Date of Award:


Document Type:


Degree Name:

Master of Science (MS)


Nutrition, Dietetics, and Food Sciences

Committee Chair(s)

Robert E. Ward


Robert E. Ward


Korry Hintze


Jerrad Legako


The effect of dietary carboxymethyl-lysine (CML) on the metabolite profile of plasma was investigated. Mice were fed one of five diets including: AIN93 diet (negative control), a 45% kcal from fat Diet Induced Obesity diet (DIO; positive control); CML0, Total Western Diet (TWD) with low CML; CML1, TWD with medium CML, and CML2, TWD with high CML. In addition, plasma glucose across the five diet groups was also quantitatively measured in this study.

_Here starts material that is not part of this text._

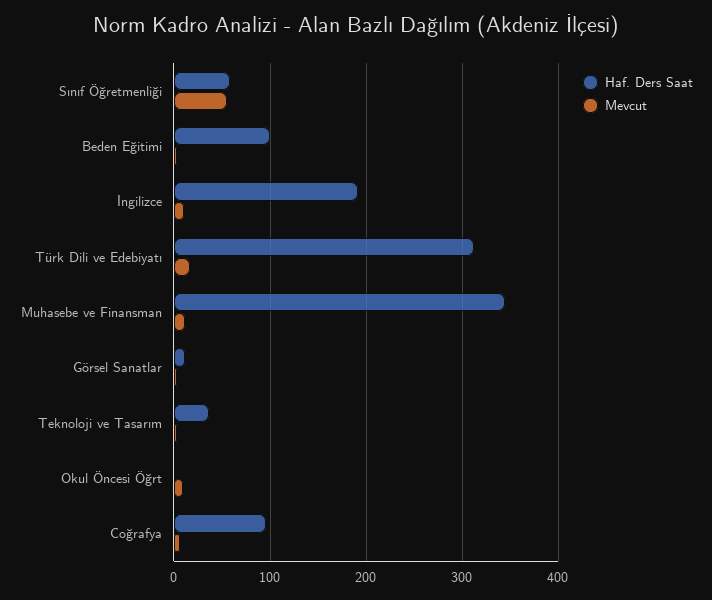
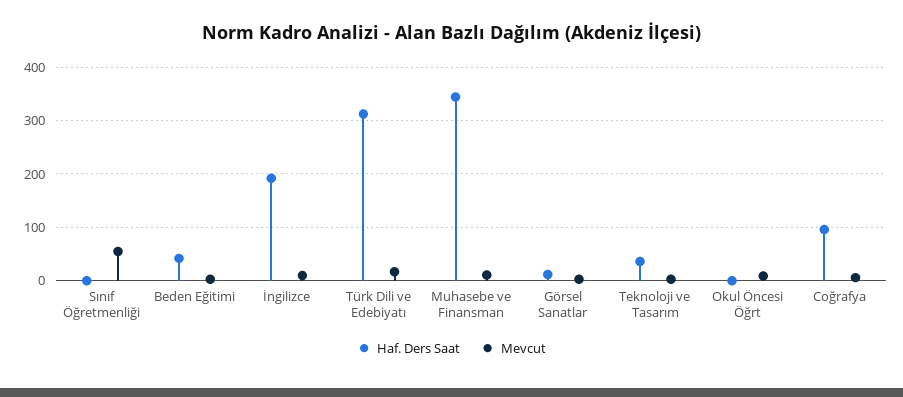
Haf. Ders Saat, Sınıf Öğretmenliği: 60 -> 0
Haf. Ders Saat, Beden Eğitimi: 100 -> 40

According to the results, 93 compounds were detected in the mouse plasma samples using Gas Chromatography-Mass Spectrometry (GC-MS). Among all 93 detected compounds, 49 of them were amino acids, fatty acids, organic acids, or other organic molecules, while 44 of them could not be identified and were considered to be “unknowns”. Four identified metabolites and 10 unknown metabolites were significantly different between the five diets. In addition, only one metabolite, lactic acid, was significantly different between the three CML diets. A principal component analysis (PCA) showed a clear separation of the CML2 diet, or the diet high in CML, from the other diets along the second principal component. The DIO and AIN93 diets were mostly separated by the third principal component. In addition, both PC1 and PC 3 affected CML0 and CML2.

Overall, the metabolic profile of plasma was affected by the amount of CML in diet more than the differences between diets. However, further study is warranted to elucidate the specific mechanisms involved in the changes to the metabolome.